■ **Passage**:
◆ ◆ ◆

A few days later, (Reuters) Lucian Kim accuses the West of Munich-like behavior, where “Munich” is a synonym for capitulation.
The authors share a common assumption, the continued existence of a Bloc World. In the post World-War II era, this was most certainly true. The two world-spanning blocs have as 19th century antecedents the balance of power struggles of the continent. It can certainly be seen in the strategies of Cardinal Richilieu, the practitioner of raison d’État. But he was not the originator; the honor probably belongs to Niccolò Machiavelli, author of the infamous treatise, The Prince. Before him, more primitively, the world belonged to men with strong arms who accrued more strong arms the way we do oil patches. But while the alliances of balance of power were exercises in geography and manpower, the bloc abstraction was a 20th Century innovation. What of the British Empire? Let’s leave it to the academicians. There is also some resemblance in the vassal states of China. But there was no opposition.
The blocs had common characteristics. Each had a preeminent state, with some advantage over the lesser members. In the U.S. there were advantages of technology, human development, economies of scale, and the ability of the world’s largest economy to mint a stable currency. In the wake of World War II, the Soviets acquired the technical and intellectual remnants of countries that had been more advanced than itself. Combined with economies of scale, and backed by military might to deter doubters, the Soviets were able to pose as credible bloc leaders until the stagnation of the Brezhnev era.
The ultimate glue of these blocs was not very different from the religious variety. In the religious case, there is the desire to preserve the flock from conversion by a competing religion. This was the nature of the struggle between communism, which claimed to change the very nature of man, and the Free World, which still and probably always will have very real devils to fight. Besides free versus not-free, there was opposition on every level of organization. For example, it is not obvious that communal economics should be twinned with totalitarianism, but it was. In the world of today, there are so many mixtures of systems, it’s like an old fashioned gas pump where you could dial the octane. Who could have imagined a free-wheeling Chinese economy layered beneath an opaque ruling class? Or a Russian economy with constant intervention by hidden hands, beneath a not-so-opaque inner circle of personalities we know? Or an Iranian labyrinth that defies the specialists because the currency of power is not what we know?
The bloc structure was driven by quasi-religious fear, but it was permitted by economic conditions. In the West, the economies of smaller bloc members had been destroyed or severely damaged by war and loss of colonial possessions. The economies of the Eastern Bloc were destroyed by deliberate dismemberment. This resulted in a trade structure that had some resemblance to the triangular trade of British colonial mercantilism. But instead of raw versus finished goods, the dichotomy was one of economies of scale. Europe’s products in both blocs were highly finished goods that did not require great manufacturing scale.
In 1989, the Eastern Bloc began to fall apart big time. In 2000, Airbus surpassed Boeing for the first time. These arbitrary samples highlight that, coincidental or not, the vanishing of fear of the Soviet Bloc and vanishing of the U.S. economies of scale were contemporaneous. Can a bloc-world structure exist without the simultaneous occurrence of both ideological/political struggle and economic viability? Consider:
- The triangular trade still exists between China and Southeast Asia. For instance, China is the largest trading partner of Vietnam, but relations are antagonistic.

◆ ◆ ◆

■ **Provided data**:
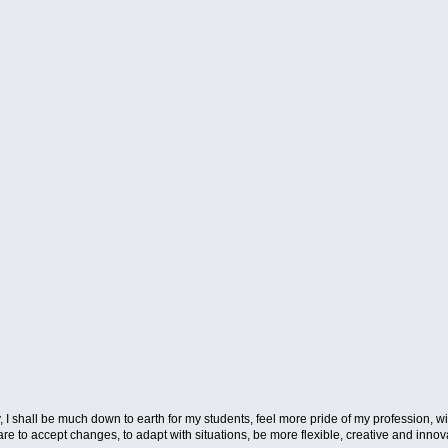
way, I shall be much down to earth for my students, feel more pride of my profession, w
 to accept changes, to adapt with situations, be more flexible, creative and innovat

◆ ◆ ◆

■ **What to do**: Condense the paragraph of the essay on blocs that begins "The blocs had common characteristics" into a short bulleted list that keeps its main facts. Work only from the essay on blocs, not from the listing.

■ **Your solution**:
- Each bloc had a preeminent state with advantages over its lesser members.
- The U.S. had technology, human development, economies of scale, and, as the world's largest economy, the ability to mint a stable currency.
- After World War II, the Soviets acquired the technical and intellectual remnants of countries more advanced than themselves.
- Economies of scale and military might to deter doubters let the Soviets pose as credible bloc leaders until the stagnation of the Brezhnev era.